I do find, in my employment, that my German colleagues and managers have a very similar (lack of) sense of humour regarding our mutual French lords and masters...
 
PS.. I didn't get i either..

So ...
As he was kidding who to propperly pronounce Porsche and misspelled it to Porche and me knowing that Siemens is often misspelled as Seimens and consequently pronounced wrong ...
... saying that they are both pronounced the same was a joke and a trap. He took the trap as he explained how well he can pronounce both and that he has been in Germany and Austria and learned some German text and is of German origins.

So for him, it turned out to be Schadenfreude (not my fault) and I got my jiggles no mattern wether he understood or not.
So much for constructing a joke.

Nick
 
The way it was explained to me was that the first Aluminium company in the U.S.A. when going into business had millions of brochures printed and the printers made a misprint forgetting to put in the last "i" and no one caught it and out they went. Shoulders were shrugged and it became Aluminum and thus the name change. That's how I heard it explained anyway.
 
Ahh yes, the well-known German wit. FWIW I got it, but it wasn't actually what an English speaker would call a "joke"....

Monty Python's Take on German wit:

Colonel: All through the winter of '43 we had translators working, in joke-proof conditions, to try and produce a German version of the joke. They worked on one word each for greater safety. One of them saw two words of the joke and spent several weeks in hospital. But apart from that things went pretty quickly, and we soon had the joke by January, in a form which our troops couldn't understand but which the Germans could.

(Cut to a trench in the Ardennes. Members of the joke brigade are crouched holding pieces of paper with the joke on them.)

Voice Over: So, on July 8th, I944, the joke was first told to the enemy in the Ardennes...

Commanding NCO: Tell the ... joke.

Joke Brigade: (together) Wenn ist das Nunstruck git und Slotermeyer? Ja! ... Beiherhund das Oder die Flipperwaldt gersput!

(Pan out of the British trench across war-torn landscape and come to rest where presumably the German trench is. There is a pause and then a group of Germans rear up in hysterics.)

Voice Over: It was a fantastic success. Over sixty thousand times as powerful as Britain's great pre-war joke ...Cut to a film of Chamberlain brandishing the 'Peace in our time' bit of paper ... and one which Hider just couldn't match.

Film of Hitler rally. Hitler speaks; subtitles are superimposed.
SUBTITLE: 'MY DOG'S GOT NO NOSE'
A young soldier responds:
SUBTITLE: HOW DOES HE SMELL?
Hitler speaks:
SUBTITLE: AWFUL'


The German joke in reply:

Voice Over: But at Peenemunde in the Autumn of '44, the Germans were working on a joke of their own.

(A German general is seated at an imposing desk. Behind him stands Otto, labelled 'A Different Gestapo Officer'. Bespectacled German scientist/joke writer enters room. He clean his throat and reads from card.)

━━━━━━━━━━━━━━━━

• **Task to carry out**
Reproduce the thread on German humor word for word, starting at "(Cut to a trench" and stopping after "up in hysterics.)". The data after this point play no part in the work.

• **Information**
━━━━━━━━━━━━━━━━

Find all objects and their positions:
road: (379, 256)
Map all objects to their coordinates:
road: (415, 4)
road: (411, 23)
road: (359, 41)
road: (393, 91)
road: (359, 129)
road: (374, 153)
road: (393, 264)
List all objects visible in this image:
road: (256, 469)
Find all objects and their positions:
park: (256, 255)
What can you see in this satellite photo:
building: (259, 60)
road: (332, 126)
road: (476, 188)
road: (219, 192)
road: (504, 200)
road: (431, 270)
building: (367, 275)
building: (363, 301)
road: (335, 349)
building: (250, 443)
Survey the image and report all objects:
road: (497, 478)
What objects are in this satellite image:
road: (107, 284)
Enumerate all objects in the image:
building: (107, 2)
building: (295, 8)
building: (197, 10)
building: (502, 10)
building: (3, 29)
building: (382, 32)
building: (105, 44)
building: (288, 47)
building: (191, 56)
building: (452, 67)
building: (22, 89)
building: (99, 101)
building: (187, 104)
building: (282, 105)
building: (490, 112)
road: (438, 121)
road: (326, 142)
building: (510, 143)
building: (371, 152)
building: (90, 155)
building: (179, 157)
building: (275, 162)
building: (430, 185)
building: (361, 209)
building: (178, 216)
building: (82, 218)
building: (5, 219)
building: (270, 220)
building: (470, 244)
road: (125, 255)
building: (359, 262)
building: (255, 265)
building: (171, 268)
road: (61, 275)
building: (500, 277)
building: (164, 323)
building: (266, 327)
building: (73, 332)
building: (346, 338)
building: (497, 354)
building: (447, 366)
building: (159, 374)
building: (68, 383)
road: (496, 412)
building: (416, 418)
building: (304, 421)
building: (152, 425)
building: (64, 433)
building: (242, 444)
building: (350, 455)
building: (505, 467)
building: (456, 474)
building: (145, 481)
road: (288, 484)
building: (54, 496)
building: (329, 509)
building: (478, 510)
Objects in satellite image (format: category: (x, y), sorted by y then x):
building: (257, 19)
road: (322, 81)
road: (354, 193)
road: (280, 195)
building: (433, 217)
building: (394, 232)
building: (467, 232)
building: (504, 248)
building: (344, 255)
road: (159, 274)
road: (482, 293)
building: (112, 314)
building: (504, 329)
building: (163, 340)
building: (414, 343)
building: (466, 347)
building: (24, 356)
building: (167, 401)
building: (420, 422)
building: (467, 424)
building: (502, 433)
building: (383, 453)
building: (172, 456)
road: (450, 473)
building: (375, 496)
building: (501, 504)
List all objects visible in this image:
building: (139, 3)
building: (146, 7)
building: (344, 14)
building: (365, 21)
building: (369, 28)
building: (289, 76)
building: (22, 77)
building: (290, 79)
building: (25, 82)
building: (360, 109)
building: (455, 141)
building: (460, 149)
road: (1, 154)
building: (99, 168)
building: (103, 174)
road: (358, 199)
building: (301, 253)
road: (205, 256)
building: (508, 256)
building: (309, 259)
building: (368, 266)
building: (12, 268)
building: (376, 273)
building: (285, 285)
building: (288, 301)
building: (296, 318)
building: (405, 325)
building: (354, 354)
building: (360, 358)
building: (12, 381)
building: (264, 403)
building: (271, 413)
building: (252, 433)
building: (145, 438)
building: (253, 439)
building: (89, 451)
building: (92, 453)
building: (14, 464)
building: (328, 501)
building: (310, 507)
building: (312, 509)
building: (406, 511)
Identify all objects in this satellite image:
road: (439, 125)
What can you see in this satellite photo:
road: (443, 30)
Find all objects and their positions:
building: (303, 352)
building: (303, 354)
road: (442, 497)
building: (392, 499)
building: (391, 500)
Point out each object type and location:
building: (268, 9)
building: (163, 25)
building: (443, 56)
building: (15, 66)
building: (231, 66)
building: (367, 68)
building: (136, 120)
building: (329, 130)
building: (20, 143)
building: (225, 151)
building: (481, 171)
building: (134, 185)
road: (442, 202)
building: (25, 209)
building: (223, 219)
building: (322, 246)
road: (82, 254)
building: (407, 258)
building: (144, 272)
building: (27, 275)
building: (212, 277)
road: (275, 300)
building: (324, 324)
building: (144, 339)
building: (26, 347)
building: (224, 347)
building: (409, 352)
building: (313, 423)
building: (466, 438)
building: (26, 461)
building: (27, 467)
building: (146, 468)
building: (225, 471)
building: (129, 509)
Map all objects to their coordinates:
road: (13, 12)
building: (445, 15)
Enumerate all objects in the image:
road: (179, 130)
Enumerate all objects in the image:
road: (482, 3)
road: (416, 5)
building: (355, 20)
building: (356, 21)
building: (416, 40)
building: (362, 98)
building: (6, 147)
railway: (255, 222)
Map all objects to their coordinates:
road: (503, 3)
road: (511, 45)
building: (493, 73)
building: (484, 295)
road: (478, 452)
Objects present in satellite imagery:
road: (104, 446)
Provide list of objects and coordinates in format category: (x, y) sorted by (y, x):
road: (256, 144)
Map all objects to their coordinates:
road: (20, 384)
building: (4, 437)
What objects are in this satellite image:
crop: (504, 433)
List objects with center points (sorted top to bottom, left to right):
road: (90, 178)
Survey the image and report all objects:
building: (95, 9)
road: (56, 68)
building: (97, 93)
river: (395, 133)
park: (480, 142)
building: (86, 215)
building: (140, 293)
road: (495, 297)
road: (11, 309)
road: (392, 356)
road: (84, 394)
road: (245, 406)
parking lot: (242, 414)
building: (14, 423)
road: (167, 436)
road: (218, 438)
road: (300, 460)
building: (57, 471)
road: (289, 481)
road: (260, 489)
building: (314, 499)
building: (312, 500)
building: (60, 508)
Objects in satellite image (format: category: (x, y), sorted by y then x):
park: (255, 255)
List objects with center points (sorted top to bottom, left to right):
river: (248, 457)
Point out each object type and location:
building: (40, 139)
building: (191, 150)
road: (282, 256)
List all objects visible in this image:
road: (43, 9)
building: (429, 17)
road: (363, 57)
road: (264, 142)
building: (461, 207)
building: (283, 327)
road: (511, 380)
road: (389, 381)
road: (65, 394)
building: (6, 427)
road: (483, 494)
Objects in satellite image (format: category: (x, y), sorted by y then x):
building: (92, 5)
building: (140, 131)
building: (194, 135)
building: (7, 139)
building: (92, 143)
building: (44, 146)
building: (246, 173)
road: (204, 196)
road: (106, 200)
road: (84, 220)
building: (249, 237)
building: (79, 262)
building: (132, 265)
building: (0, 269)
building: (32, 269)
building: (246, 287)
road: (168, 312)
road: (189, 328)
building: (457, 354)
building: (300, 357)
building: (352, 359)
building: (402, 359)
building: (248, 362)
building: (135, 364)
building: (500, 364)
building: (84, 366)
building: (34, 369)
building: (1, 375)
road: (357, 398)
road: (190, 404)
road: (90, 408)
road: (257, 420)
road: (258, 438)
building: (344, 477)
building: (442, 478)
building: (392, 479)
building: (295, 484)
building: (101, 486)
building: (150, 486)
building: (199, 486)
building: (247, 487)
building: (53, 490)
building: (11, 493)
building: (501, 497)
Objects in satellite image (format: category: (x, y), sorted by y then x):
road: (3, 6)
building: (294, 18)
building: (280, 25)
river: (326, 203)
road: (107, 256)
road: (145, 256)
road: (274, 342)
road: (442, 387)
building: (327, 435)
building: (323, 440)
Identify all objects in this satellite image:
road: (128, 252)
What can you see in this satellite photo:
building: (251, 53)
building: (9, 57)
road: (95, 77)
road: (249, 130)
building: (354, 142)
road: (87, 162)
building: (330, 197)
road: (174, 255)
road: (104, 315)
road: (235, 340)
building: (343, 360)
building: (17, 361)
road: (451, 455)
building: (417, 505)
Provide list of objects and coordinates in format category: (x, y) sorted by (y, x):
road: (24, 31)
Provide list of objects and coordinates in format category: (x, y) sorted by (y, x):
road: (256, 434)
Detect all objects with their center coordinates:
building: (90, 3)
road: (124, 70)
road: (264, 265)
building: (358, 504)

━━━━━━━━━━━━━━━━

• **Exercise output**
(Cut to a trench in the Ardennes. Members of the joke brigade are crouched holding pieces of paper with the joke on them.)

Voice Over: So, on July 8th, I944, the joke was first told to the enemy in the Ardennes...

Commanding NCO: Tell the ... joke.

Joke Brigade: (together) Wenn ist das Nunstruck git und Slotermeyer? Ja! ... Beiherhund das Oder die Flipperwaldt gersput!

(Pan out of the British trench across war-torn landscape and come to rest where presumably the German trench is. There is a pause and then a group of Germans rear up in hysterics.)